В заключение Генрих сказал:
– Я позволил себе только предостеречь дом Валуа. Я желаю ему добра, а мое преклонение перед королевой-матерью безгранично.
Тут кузен от души рассмеялся, словно последней шутке, завершающей приятную беседу.
– Ты ничем не выдал себя, милый кузен, даю слово. Я доверился тебе, а ты мне нет. Вместе с тем теперь мы узнали друг друга, да и чего только ты не узнал за сегодняшний вечер!

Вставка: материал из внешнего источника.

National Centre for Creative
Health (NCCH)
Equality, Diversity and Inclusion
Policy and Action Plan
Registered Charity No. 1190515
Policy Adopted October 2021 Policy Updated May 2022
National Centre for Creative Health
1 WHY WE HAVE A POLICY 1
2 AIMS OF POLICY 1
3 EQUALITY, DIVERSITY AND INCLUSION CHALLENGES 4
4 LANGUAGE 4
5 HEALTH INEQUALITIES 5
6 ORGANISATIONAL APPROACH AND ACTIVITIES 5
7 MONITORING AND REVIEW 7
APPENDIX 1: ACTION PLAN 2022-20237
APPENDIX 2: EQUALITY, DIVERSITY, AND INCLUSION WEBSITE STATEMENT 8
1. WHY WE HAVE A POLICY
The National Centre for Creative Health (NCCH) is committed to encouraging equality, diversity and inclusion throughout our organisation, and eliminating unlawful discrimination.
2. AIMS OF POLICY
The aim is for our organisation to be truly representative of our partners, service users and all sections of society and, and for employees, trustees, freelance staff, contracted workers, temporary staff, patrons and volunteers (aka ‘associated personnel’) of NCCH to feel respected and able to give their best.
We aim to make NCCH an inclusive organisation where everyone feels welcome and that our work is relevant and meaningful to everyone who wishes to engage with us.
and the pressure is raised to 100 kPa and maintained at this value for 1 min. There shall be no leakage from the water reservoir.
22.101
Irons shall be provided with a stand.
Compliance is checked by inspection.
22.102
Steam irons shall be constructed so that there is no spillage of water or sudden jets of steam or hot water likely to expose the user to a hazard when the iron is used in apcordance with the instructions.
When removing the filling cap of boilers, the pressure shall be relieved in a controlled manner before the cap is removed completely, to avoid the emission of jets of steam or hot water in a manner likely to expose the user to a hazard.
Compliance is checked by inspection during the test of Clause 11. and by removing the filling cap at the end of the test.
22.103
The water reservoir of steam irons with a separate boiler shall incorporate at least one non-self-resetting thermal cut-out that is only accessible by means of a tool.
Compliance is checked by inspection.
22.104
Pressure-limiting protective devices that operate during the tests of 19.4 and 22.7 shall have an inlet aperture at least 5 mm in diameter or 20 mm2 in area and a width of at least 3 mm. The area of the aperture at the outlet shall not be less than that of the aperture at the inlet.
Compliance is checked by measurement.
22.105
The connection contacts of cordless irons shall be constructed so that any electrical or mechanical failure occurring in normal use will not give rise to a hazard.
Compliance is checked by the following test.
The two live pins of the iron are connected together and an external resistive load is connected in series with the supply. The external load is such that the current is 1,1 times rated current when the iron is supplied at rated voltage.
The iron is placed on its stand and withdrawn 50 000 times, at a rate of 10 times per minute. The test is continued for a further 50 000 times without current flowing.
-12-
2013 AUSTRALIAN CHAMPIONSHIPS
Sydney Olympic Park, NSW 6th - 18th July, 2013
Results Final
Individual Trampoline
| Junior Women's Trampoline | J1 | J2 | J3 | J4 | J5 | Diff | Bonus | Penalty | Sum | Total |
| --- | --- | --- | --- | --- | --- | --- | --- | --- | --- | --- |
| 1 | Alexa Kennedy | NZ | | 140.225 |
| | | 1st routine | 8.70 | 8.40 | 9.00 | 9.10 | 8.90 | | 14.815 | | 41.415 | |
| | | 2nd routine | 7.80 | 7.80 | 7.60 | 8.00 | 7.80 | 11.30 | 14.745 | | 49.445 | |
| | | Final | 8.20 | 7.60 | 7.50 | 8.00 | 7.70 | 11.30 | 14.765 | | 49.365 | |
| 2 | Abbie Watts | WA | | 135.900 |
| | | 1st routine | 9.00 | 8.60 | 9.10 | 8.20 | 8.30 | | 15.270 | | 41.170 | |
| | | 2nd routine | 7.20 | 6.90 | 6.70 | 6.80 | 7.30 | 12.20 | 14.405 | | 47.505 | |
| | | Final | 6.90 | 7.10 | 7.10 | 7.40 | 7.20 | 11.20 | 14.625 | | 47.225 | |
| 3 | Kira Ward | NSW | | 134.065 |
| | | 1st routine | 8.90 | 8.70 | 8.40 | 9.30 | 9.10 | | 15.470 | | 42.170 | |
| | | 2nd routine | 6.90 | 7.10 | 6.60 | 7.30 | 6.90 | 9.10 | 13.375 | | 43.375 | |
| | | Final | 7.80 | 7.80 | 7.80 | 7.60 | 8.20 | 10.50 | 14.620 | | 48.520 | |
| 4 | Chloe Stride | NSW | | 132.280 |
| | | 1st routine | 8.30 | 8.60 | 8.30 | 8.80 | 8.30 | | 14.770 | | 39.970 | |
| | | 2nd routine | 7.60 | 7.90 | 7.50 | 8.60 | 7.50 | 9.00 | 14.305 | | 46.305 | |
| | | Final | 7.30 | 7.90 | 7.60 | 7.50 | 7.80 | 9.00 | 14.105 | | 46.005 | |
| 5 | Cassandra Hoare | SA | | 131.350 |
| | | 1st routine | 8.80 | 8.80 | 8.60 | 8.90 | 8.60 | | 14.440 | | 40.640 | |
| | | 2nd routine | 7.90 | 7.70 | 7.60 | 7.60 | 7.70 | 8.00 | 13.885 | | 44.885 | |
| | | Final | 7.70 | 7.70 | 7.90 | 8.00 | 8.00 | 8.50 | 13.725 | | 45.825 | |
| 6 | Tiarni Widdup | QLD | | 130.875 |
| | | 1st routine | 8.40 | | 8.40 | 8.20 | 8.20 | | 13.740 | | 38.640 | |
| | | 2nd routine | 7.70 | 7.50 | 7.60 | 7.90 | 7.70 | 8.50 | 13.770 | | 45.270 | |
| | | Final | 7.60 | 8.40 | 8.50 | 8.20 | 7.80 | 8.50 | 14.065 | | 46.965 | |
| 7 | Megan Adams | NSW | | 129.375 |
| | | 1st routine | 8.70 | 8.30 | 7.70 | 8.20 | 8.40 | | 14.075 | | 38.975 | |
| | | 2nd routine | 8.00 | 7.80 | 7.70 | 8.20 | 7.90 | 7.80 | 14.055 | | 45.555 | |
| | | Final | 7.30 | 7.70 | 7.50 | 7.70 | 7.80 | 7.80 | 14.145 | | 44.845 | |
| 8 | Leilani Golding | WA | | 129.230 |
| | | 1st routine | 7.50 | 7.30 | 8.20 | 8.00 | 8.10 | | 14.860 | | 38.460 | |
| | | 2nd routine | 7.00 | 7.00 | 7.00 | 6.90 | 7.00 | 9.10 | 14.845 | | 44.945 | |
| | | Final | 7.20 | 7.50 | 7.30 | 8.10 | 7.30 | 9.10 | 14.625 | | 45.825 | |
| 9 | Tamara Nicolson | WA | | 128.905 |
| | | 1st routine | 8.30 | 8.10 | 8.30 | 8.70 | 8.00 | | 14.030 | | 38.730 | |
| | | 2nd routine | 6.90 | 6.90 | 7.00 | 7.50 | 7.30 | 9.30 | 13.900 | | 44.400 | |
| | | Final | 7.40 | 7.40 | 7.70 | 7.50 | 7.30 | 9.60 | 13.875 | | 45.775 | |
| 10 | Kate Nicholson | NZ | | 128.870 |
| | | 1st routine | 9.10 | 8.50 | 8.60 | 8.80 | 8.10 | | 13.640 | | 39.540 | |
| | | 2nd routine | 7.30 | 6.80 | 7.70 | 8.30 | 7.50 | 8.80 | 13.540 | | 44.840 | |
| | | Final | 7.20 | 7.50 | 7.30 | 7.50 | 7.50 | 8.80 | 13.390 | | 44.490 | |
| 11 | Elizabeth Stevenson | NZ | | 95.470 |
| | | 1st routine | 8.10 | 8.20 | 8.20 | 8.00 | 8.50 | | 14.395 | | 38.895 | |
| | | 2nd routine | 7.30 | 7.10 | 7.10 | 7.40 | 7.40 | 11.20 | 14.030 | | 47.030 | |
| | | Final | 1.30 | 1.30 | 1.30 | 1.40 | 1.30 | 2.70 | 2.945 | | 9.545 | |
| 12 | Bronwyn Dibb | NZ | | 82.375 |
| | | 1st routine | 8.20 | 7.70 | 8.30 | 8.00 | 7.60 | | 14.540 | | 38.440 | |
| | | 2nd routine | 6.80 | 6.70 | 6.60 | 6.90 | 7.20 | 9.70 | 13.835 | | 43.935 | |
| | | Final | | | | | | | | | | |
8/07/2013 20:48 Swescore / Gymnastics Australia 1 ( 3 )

И это было верно. Между тем этот перевертыш Франциск уже ускользнул от своего кузена, подхваченный потоком придворных, пробиравшихся в вестибюль. Там блеснул зыбкий свет факелов, метнулись огромные тени и раздался зычный голос его величества – приближался Карл Девятый. Он ревел и, кажется, был не прочь побуянить. Наварра, предоставленный самому себе, подумал: «Я и ему должен лгать, а он спас мне жизнь! В следующий раз это даже королю не удастся. Я догадываюсь о том, что мне угрожает, я смотрел Гизу в лицо. И я знаю морду старой убийцы; она не показывается, пока иноземные послы не явятся засвидетельствовать ей свое почтение, – а они не являются. Оказалось, что Варфоломеевская ночь – это неудача, но я попался к ним в лапы. Невеселая штука! Да что мадам Екатерина и Гиз! Всех, всех изучил я сегодня вечером, так что голова кругом пошла, будто я книг начитался!»
Он наконец оставил свое место, прошел через движущийся вперед свет факелов навстречу королю Франции, заблаговременно надев обычную личину любезного легкомыслия. Но, содрогаясь в душе от страха и ненависти, подумал: «В знании этих людей мое спасение».